Stored items
-------
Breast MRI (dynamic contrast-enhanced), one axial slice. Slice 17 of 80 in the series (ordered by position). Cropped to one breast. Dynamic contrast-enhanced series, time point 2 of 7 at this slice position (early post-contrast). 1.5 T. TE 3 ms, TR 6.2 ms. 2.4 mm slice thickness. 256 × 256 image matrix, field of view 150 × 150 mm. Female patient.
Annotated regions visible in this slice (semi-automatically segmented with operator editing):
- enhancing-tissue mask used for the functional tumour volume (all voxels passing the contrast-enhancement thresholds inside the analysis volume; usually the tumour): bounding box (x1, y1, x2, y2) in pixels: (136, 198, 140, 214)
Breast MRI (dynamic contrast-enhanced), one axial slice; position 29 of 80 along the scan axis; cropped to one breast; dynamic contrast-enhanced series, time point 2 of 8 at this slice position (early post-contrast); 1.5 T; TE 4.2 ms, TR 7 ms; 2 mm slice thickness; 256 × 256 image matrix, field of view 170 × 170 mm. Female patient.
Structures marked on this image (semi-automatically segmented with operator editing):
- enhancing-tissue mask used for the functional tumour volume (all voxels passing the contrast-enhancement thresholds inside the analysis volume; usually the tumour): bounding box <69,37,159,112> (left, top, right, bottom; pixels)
-------
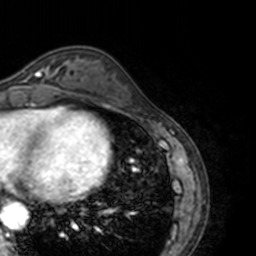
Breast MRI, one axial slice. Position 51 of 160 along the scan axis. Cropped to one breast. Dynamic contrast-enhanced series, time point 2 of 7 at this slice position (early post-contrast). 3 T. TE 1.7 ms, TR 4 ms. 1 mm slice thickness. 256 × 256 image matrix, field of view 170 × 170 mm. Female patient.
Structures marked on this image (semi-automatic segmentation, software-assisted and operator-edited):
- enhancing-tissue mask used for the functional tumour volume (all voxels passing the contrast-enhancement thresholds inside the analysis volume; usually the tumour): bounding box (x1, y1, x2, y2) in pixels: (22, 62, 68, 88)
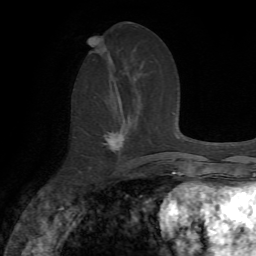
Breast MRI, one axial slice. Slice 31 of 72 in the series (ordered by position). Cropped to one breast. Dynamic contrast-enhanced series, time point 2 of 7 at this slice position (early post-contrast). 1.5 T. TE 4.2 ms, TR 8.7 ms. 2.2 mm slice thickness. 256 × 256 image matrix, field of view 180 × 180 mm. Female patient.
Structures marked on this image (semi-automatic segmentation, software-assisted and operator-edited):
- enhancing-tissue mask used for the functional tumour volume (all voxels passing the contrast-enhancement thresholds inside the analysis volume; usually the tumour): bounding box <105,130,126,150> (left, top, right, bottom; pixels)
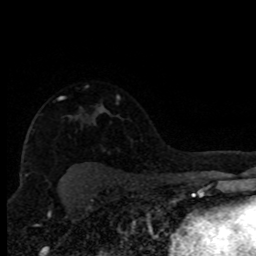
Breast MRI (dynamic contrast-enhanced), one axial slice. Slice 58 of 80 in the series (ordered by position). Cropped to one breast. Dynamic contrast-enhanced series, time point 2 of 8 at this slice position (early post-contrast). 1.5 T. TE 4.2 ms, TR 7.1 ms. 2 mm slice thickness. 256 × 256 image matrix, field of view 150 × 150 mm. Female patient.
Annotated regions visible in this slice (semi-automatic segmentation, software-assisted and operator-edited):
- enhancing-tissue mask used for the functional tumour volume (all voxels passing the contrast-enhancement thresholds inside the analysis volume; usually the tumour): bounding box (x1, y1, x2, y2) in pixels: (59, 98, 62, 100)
-------
Beginning at the line with "Annotated regions visible in this slice (semi-automatically" and stopping after the line with "198, 140, 214)", please write out every line of the data above exactly and nothing else.

Annotated regions visible in this slice (semi-automatically segmented with operator editing):
- enhancing-tissue mask used for the functional tumour volume (all voxels passing the contrast-enhancement thresholds inside the analysis volume; usually the tumour): bounding box (x1, y1, x2, y2) in pixels: (136, 198, 140, 214)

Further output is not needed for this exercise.